The description of multiple primary neoplasms dates from the late nineteenth century. Warren and Gates established the clinicopathological criteria for its diagnosis [3].
There is no established association between cardiac myxomas and lung neoplasms. Etiological factors for multiple primary cancers may include host and lifestyle-related factors, environmental and genetic factors and treatment related factors, in fact Multiple primary cancers can reflect the influence of previous cancer therapy, including chemotherapy and radiation therapy; genetic testing should be considered if an individual has two or more primary cancers with distinct histological features.
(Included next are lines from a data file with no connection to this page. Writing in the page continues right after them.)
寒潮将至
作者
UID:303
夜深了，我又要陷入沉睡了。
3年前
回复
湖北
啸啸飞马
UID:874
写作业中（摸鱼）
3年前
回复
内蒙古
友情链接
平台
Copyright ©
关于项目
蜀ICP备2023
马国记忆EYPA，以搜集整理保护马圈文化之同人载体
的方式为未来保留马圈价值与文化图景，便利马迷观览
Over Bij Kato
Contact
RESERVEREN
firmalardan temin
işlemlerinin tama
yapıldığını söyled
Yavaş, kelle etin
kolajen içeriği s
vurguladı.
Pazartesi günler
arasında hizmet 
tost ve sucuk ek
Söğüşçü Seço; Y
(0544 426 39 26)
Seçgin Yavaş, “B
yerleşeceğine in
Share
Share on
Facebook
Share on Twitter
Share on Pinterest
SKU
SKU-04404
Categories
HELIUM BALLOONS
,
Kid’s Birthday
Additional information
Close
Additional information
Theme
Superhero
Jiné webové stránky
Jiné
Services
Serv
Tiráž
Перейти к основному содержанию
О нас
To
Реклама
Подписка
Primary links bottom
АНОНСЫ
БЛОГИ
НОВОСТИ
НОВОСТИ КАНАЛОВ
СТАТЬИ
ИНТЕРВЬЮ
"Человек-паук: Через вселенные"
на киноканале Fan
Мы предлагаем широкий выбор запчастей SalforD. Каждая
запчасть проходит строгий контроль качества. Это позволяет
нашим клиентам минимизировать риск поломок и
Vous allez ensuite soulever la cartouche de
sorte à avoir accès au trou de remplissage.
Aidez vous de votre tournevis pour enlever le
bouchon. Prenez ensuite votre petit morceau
The association of a cardiac myxoma with a lung cancer is rare, with very few bibliography reports so far [4] ; however The medical literature describes cases of concurrence of cardiac myxoma and other malignancies; Kenan Iltumur [5] reported a casual echocardiographic finding of a left atrial myxoma that obstructed the mitral valve outflow tract, and an unrelated, concomitant cutaneous squamous cell carcinoma in the sacral area.
In 2018; Ernesto Chaljub Bravo [6] presented a case with a rare association of cardiac myxoma and hypernephroma, previously treated. Fibrolamellar hepatocellular carcinoma and cardiac myxoma are a rare presentation of synchronous tumors, there are at least two cases described of hepatocarcinoma synchronous with atrial myxoma [7-8].
Our case illustrates the concomitant occurrence of a left atrial myxoma and a primary lung cancer in a patient who underwent combined hormonal-radiation therapy for prostate cancer, to our knowledge, there are no previously published papers that describe this association.
Synchronous tumors are rare and the coexistence of malignant and benign tumors is even more so .Our case suggest that primary cardiac tumors which is a rare entity and other tumors can coexist however the relationship between the concomitant occurrence of a left atrial myxoma and cancer is unclear and this case may represent a pure coincidence thus further research is needed.
Conflicts of Interest: Authors do not declare any conflict of interest.